What you will do
Arrange the material from the line with "менные решения." to the line with "ондонской белгравии дизайнеры", both included, as a Markdown table with the columns No. and Text. Number each row and omit blank lines.

Recorded information
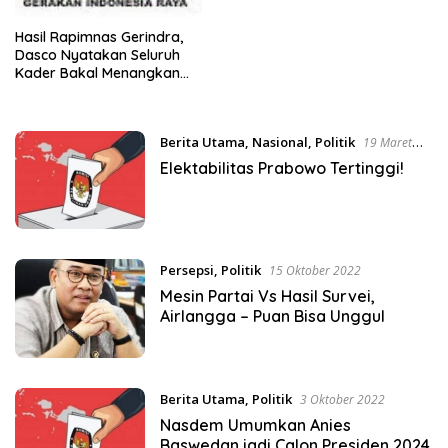
Hasil Rapimnas Gerindra,
Dasco Nyatakan Seluruh
Kader Bakal Menangkan
Prabowo – Gibran di Pilpres
2024
Berita Utama
,
Nasional
,
Politik
19 Maret
2023
Elektabilitas Prabowo Tertinggi!
Persepsi
,
Politik
15 Oktober 2022
Mesin Partai Vs Hasil Survei,
Airlangga – Puan Bisa Unggul
Berita Utama
,
Politik
3 Oktober 2022
Nasdem Umumkan Anies
Baswedan jadi Calon Presiden 2024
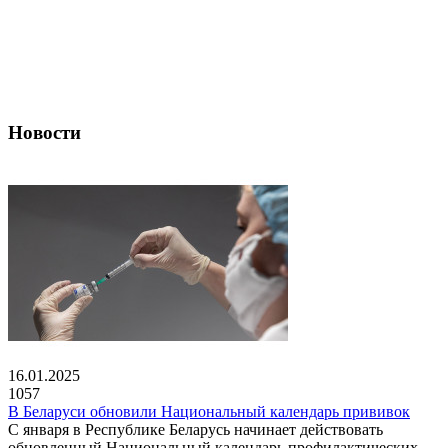
Новости
16.01.2025
1057
В Беларуси обновили Национальный календарь прививок
С января в Республике Беларусь начинает действовать
обновленный Национальный календарь профилактических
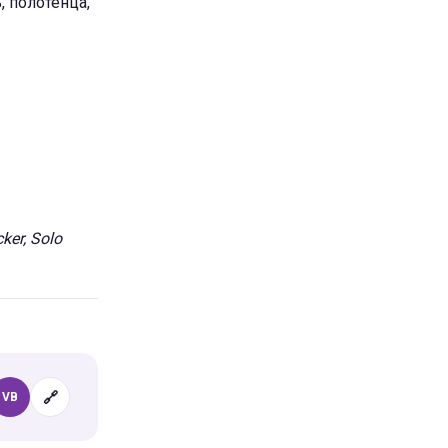
, полотенца,
er, Solo
🔗
VB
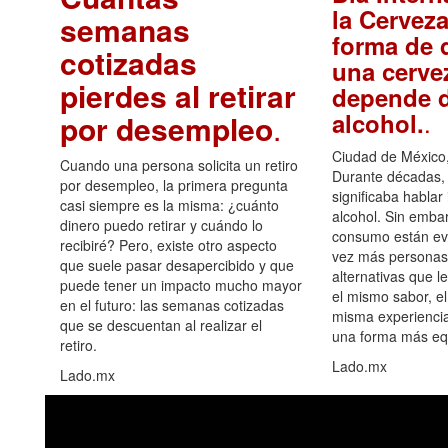
la Cerveza
semanas
forma de d
cotizadas
una cerve
pierdes al retirar
depende d
.
alcohol.
por desempleo
.
Ciudad de México,
Cuando una persona solicita un retiro
Durante décadas, 
por desempleo, la primera pregunta
significaba hablar
casi siempre es la misma: ¿cuánto
alcohol. Sin embar
dinero puedo retirar y cuándo lo
consumo están ev
recibiré? Pero, existe otro aspecto
vez más personas
que suele pasar desapercibido y que
alternativas que l
puede tener un impacto mucho mayor
el mismo sabor, el
en el futuro: las semanas cotizadas
misma experiencia
que se descuentan al realizar el
una forma más equ
retiro.
Lado.mx
Lado.mx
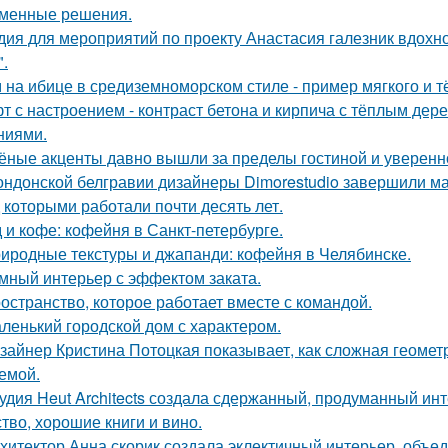
менные решения.
дия для мероприятий по проекту Анастасия галезник вдохн
".
 на ибице в средиземноморском стиле - пример мягкого и 
т с настроением - контраст бетона и кирпича с тёплым де
ниями.
ёные акценты давно вышли за пределы гостиной и уверенно
ондонской белгравии дизайнеры Dimorestudio завершили м
д которыми работали почти десять лет.
 и кофе: кофейня в Санкт-петербурге.
иродные текстуры и джапанди: кофейня в Челябинске.
мный интерьер с эффектом заката.
остранство, которое работает вместе с командой.
ленький городской дом с характером.
зайнер Кристина Потоцкая показывает, как сложная геомет
емой.
удия Heut Architects создала сдержанный, продуманный ин
ство, хорошие книги и вино.
хитектор Анна скорик создала эклектичный интерьер, объ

Solution to this exercise
| No. | Text |
|---|---|
| 1 | менные решения. |
| 2 | дия для мероприятий по проекту Анастасия галезник вдохн |
| 3 | ". |
| 4 |  на ибице в средиземноморском стиле - пример мягкого и  |
| 5 | т с настроением - контраст бетона и кирпича с тёплым де |
| 6 | ниями. |
| 7 | ёные акценты давно вышли за пределы гостиной и уверенно |
| 8 | ондонской белгравии дизайнеры Dimorestudio завершили м |